The Epigenetic Control of Gene Expression in Leukaemia and Haematopoiesis

There are many specialized cells in our body designed to carry out different specific tasks, and yet they all contain the same genetic information. During development, cells receive information that they translate into specific developmental outputs, usually without altering their DNA sequence. Changes in cell phenotype that do not alter the DNA sequence are referred to as “epigenetic”. Human diseases such as cancer often result from changes in gene expression patterns that are not always associated with DNA mutations, thus epigenetic changes are also a key mechanism in human disease. In living cells, genes do not exist as “naked” DNA, but as a highly conserved protein/DNA complex termed chromatin. The basic subunit of chromatin is the nucleosome, which consists of DNA wrapped around an octamer core of globular histone proteins, two each of H2A, H2B, H3, and H4.The N terminal "tails" of these histone proteins are chemically modified with "marks" such as methylation or acetylation. The specific carriers of epigenetic information have not been completely worked out, but emerging work over the past decade has suggested that epigenetic information is established in part by the modification of histone tails. We are specifically interested in how changes in histone methylation lead to transcriptional misregulation in human disease. As a system for asking specific questions about this very complex problem, I work on the Mixed Lineage Leukemia 1 (MLL1) protein, a histone methyltransferase that controls gene activation during development. Mutations in MLL1 also cause aggressive leukaemias in both children and adults. Specific information about MLL1 activity will not only provide potential therapeutic information for this subset of human leukemias, but will also have broader implications for stem cell development and the epigenetic regulation of gene expression in other human diseases.
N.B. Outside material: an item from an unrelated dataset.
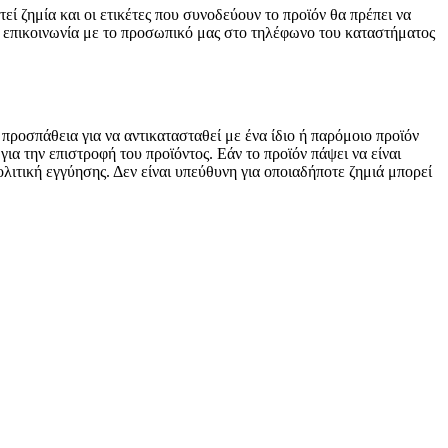
εί ζημία και οι ετικέτες που συνοδεύουν το προϊόν θα πρέπει να
ί επικοινωνία με το προσωπικό μας στο τηλέφωνο του καταστήματος
ροσπάθεια για να αντικατασταθεί με ένα ίδιο ή παρόμοιο προϊόν
ια την επιστροφή του προϊόντος. Εάν το προϊόν πάψει να είναι
ιτική εγγύησης. Δεν είναι υπεύθυνη για οποιαδήποτε ζημιά μπορεί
The Mixed Lineage Leukaemia 1 protein (MLL1) protein is important for the epigenetic regulation of gene expression during stem and progenitor cell development but is also mutated in a subset of aggressive human leukaemias. The most common leukaemic disruptions of the MLL1 gene are chromosome translocations that fuse the N terminus of MLL1 in frame with over 40 different partner genes creating novel fusion proteins. Recent work has suggested that wild type MLL1 and MLL1 fusion proteins cooperate in leukaemogenesis by together causing aberrant epigenetic profiles at target genes in vivo. Epigenetic changes are often defined as heritable changes in gene expression or chromosome stability that don’t alter the underlying DNA sequence. We are interested in identifying the key molecular events in MLL1 mediated leukaemogenesis in order to fully understand the epigenetic basis for this disease. This major goal has been divided into three key questions: 1) What key downstream gene targets are essential for MLL1 mediated leukaemogenesis?; 2) how do MLL1 and MLL1 fusion proteins control epigenetic gene regulation on a molecular level?; and 3) how are MLL1 and MLL1 fusion proteins recruited to important gene targets in the cell? To answer these questions, we are using xenograft transplant assays to identify Leukaemic Stem Cells (LSCs) in MLL1 patient samples, ChIP-seq to identify and characterise direct gene targets in specific haematopoietic cell populations, small molecular inhibitors and siRNA combined with ChIP and ChIP-seq to determine how MLL1 fusion proteins regulate gene targets in the cell and MLL1 domain analysis coupled with genome wide techniques to determine how MLL1 is recruited to gene targets in the cell. Answering these questions may not only be useful for future therapeutic strategies, but will also inform our basic understanding of epigenetic gene regulation during normal stem and progenitor cell development.